I talk quite a bit about traditions, but the underlying meaning doesn’t necessarily stem from a resistance to change. I truly believe that people should do what makes them happy and should keep doing what works for them and those they are close to. Additionally, I believe that just because one unit does something, the next generation should not feel obligated to continue doing it unless they want it to be a tradition with them also. If they really do not want to carry on in that manner, they shouldn’t have to. Obviously, it stands to reason that there may have been some purpose for the ‘act’ initially, but how often do we ask the question: Why do we do this? For those of you who have asked the question, how many of you have gotten the response: “Because it’s always been done that way?” It’s an answer, but is it good enough?

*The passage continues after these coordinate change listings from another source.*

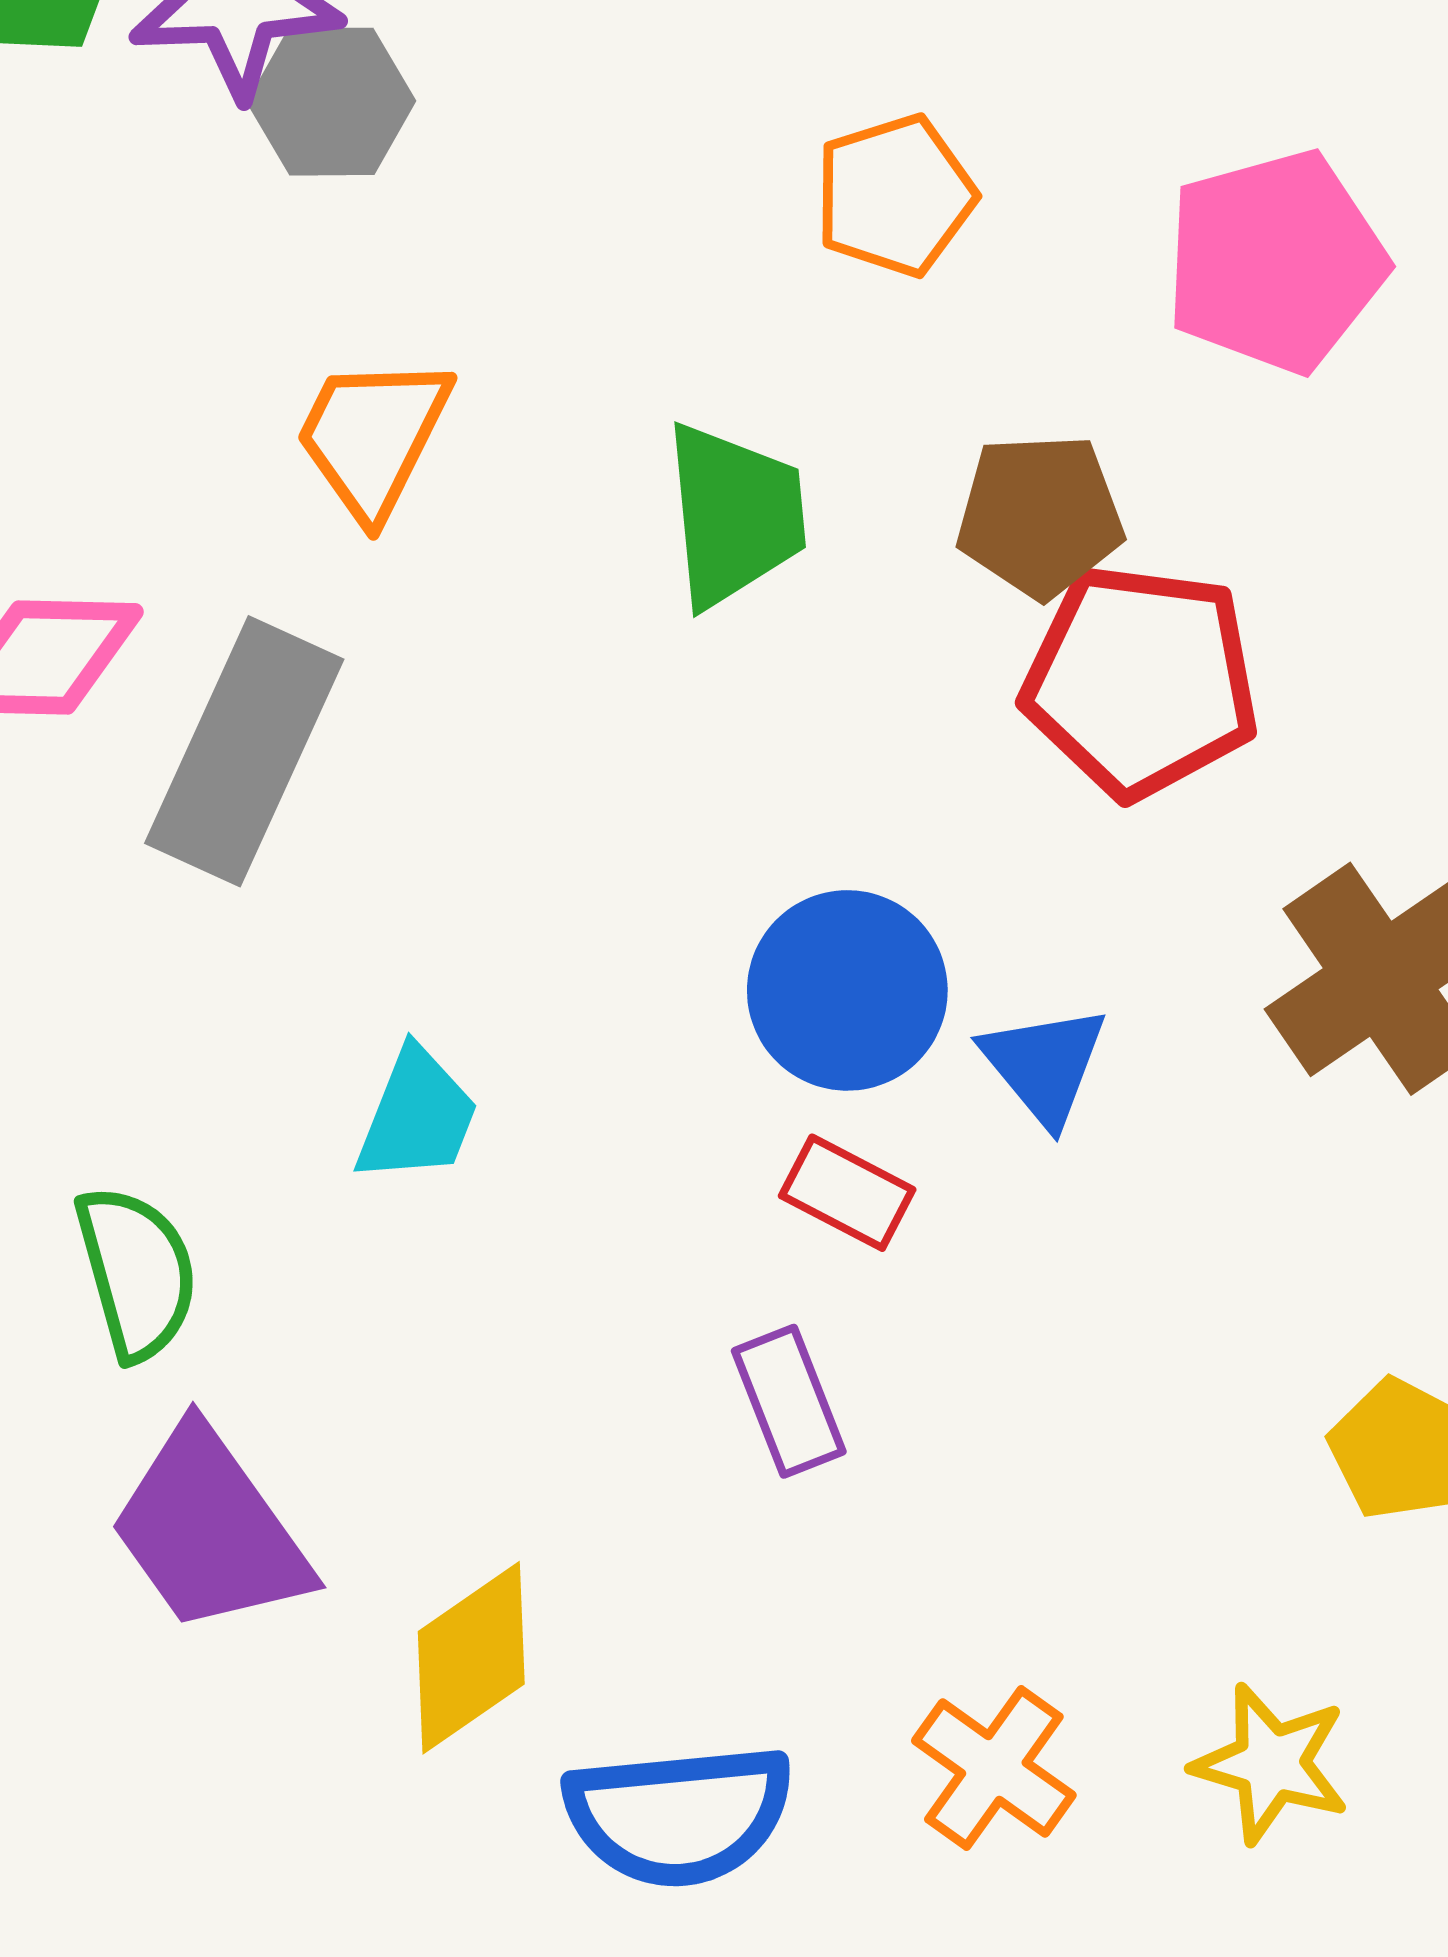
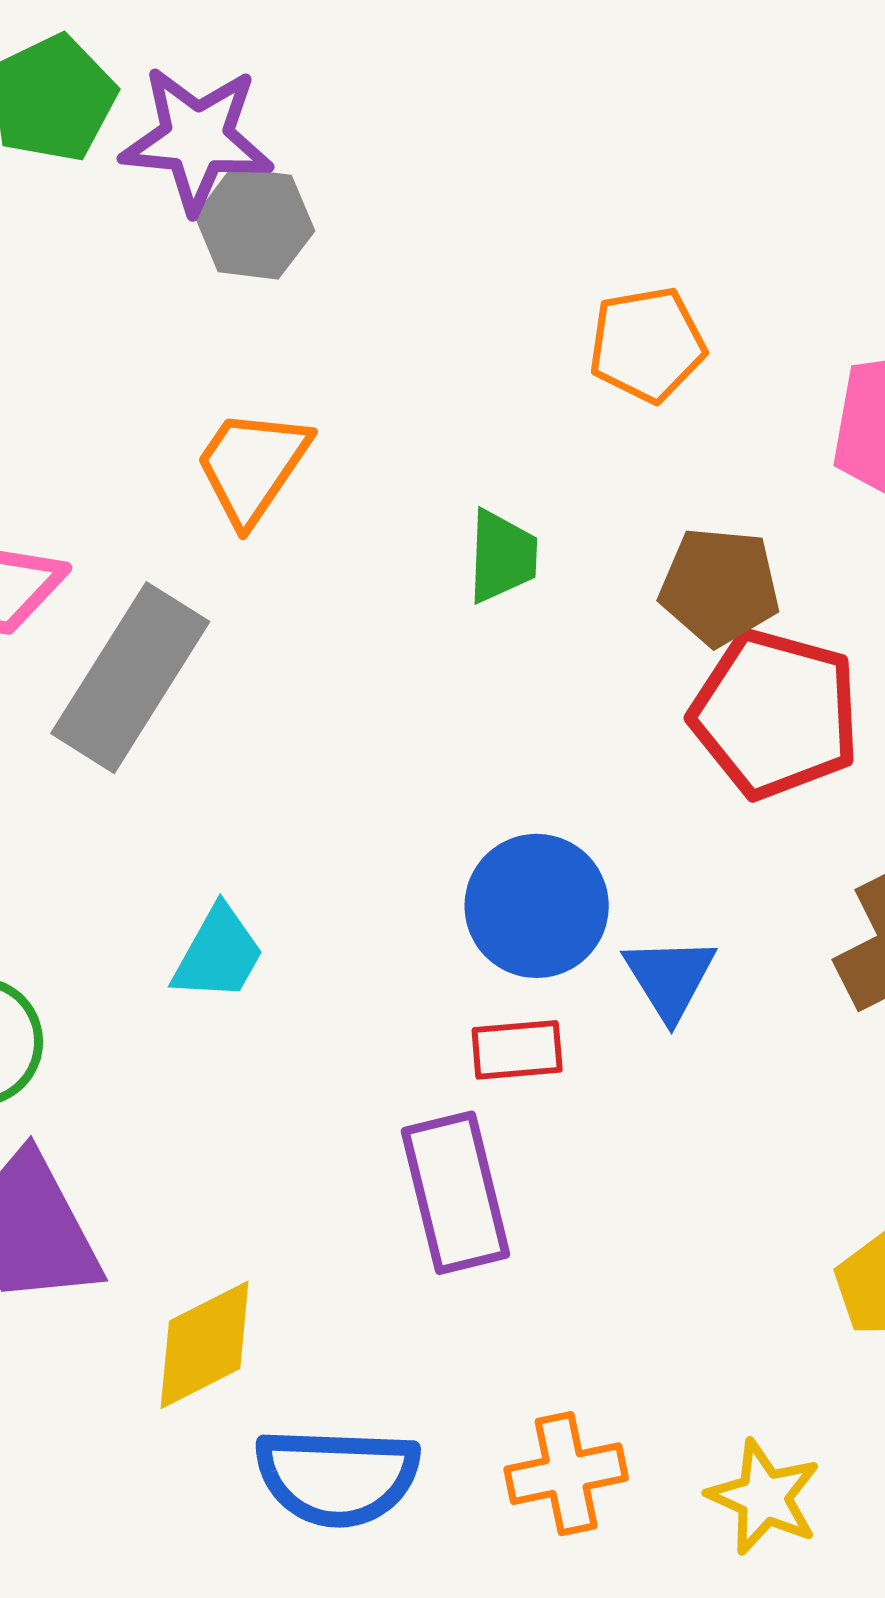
green trapezoid: (735, 515) -> (502, 556), size x0.7
red rectangle: (847, 1193) -> (517, 1050), turned -40
purple rectangle: (789, 1401) -> (455, 1193), size x1.5
orange cross: (994, 1768) -> (566, 1474), turned 35

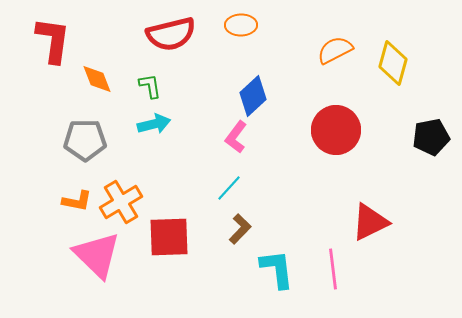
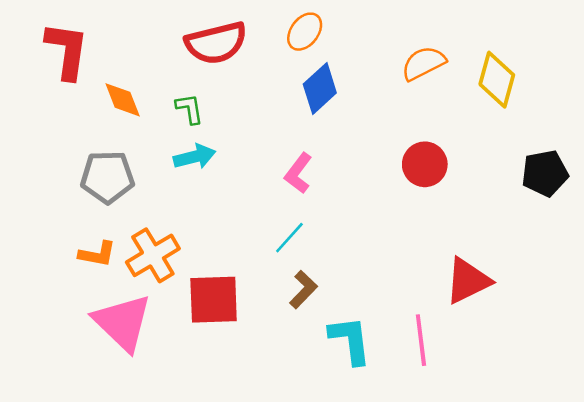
orange ellipse: (241, 25) -> (305, 32), turned -52
blue diamond: (253, 96) -> (320, 88), moved
red circle: (336, 130) -> (425, 164), size x0.7

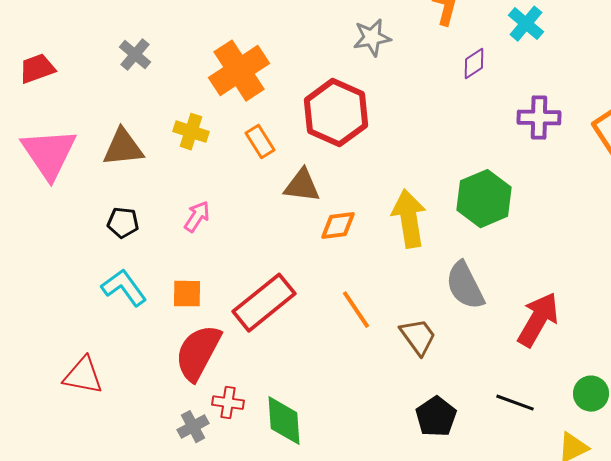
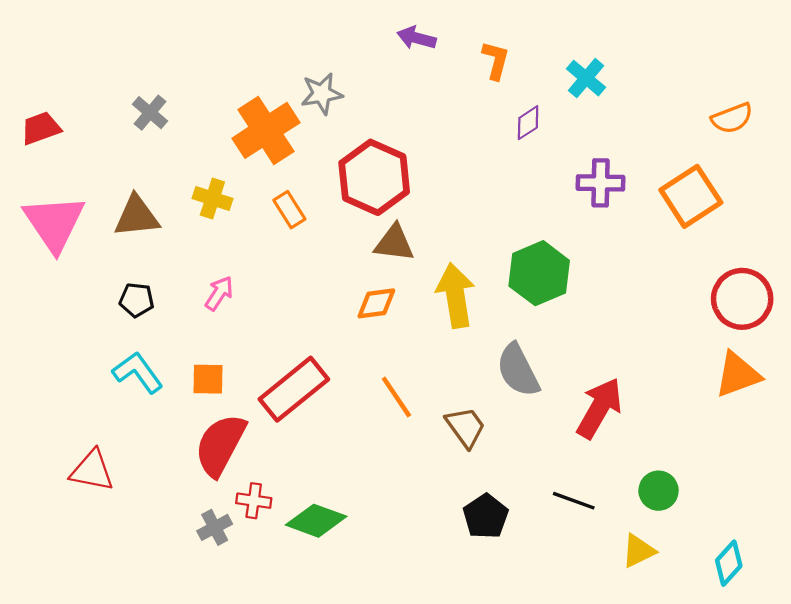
gray star: (372, 38) -> (322, 94), moved
brown triangle: (302, 186) -> (394, 243), moved
green diamond: (284, 421) -> (316, 521), turned -66

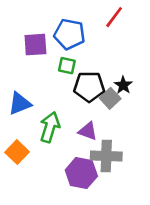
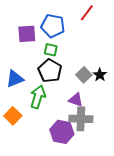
black star: (123, 85) -> (100, 75), moved
black pentagon: (89, 87) -> (50, 71), moved, turned 30
purple triangle: (88, 131) -> (76, 100), moved

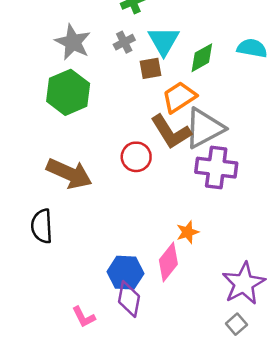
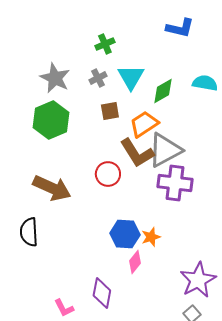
brown square: (150, 68) -> (110, 111), moved
pink diamond: (168, 262) -> (135, 262), size x0.7
blue hexagon: (125, 273) -> (125, 234), moved

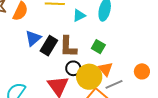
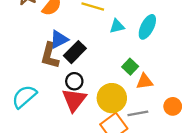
brown L-shape: (68, 47) -> (50, 56), moved
black circle: (73, 68) -> (74, 81), moved
orange triangle: (106, 69) -> (145, 81), moved, turned 49

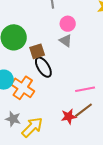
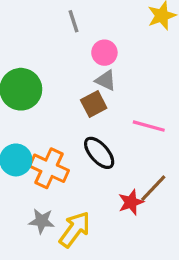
brown square: (37, 51) -> (94, 104), moved
black ellipse: (43, 67) -> (99, 153), moved
pink line: (85, 89) -> (149, 126), moved, turned 36

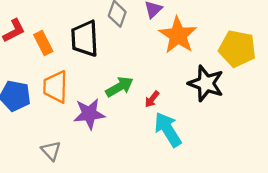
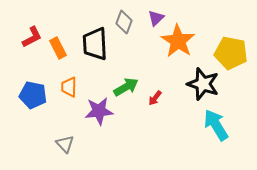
orange trapezoid: (55, 87) -> (69, 87), size x0.7
cyan arrow: (168, 129) -> (216, 125), moved

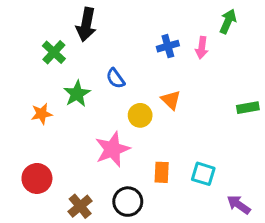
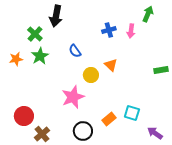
green star: (77, 94) -> (40, 56), moved
orange star: (42, 114) -> (16, 59), moved
orange rectangle: (162, 172) -> (109, 119), moved, turned 48
brown cross: (80, 206) -> (42, 134), moved

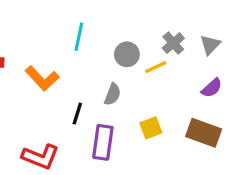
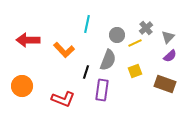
gray triangle: (210, 45) -> (168, 37), moved
gray semicircle: (112, 94) -> (108, 60), size x1.5
yellow square: (151, 128) -> (135, 71), moved

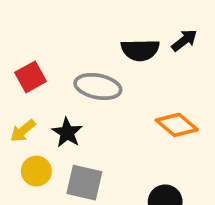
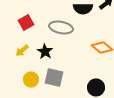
yellow circle: (36, 171) -> (31, 79), moved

I don’t think so.
I am going to tell you a story that I picked up some years ago. I cannot take credit for coming up with this analogy, but I do not know who did, so I will leave it to chance and say that whoever the author is, I give you credit. I have found that this story applied to many situations I encountered at work, at school, and in my personal life, but it may lean a little more toward the earlier two. This is not one of those deep, meaningful, life-altering stories, but it should put things in a different perspective for you. I hope you find it useful. I also hope this inspires you to take a look around and question why you do some of the things you do; maybe it will give you a gentle push to not continuing to do things that can be improved in some way… ‘just because.’
Take three orangutans (or other simian) and place them in a plain room. In this room is a ladder. Above the ladder hangs a bunch of bananas. The room is also fitted with a high pressure water hose.
When one of the orangutans sees the bananas, they will begin to climb the ladder to get to them. When this happens, you blast the creature with the water hose. That creature will not attempt to go back for the bananas right away. The other two, however, will make the attempt. The same thing will happen to them, each getting blasted with the water. After a short time; days, maybe a week or two, all three orangutans will quit going for the bananas altogether. They each understand that if they try to climb the ladder, they will receive the blast of water.
When they stop trying to get the bananas, you remove one of the orangutans and replace it with another who has not experienced the water. The new orangutan will attempt to go for the bananas and one of two things will happen: the creature will get blasted with water or the other two orangutans will attempt to stop the new one from climbing the ladder. This will happen through force, of course, so the new orangutan will likely get beaten up by the other two. Once the new orangutan stops going for the bananas, you replace one of the other original two. This time, now that violence has entered the equation, the newest orangutan will probably get beaten up for trying to climb the ladder. This pattern continues until none of the original orangutans remain in the room, and eventually, none of the orangutans that were sprayed with water.
What you are left with, then, is a group of orangutans that will violently stop any new orangutan from attempting to climb the ladder for the bananas and they will have absolutely no idea why. All they know is that it has always been done that way.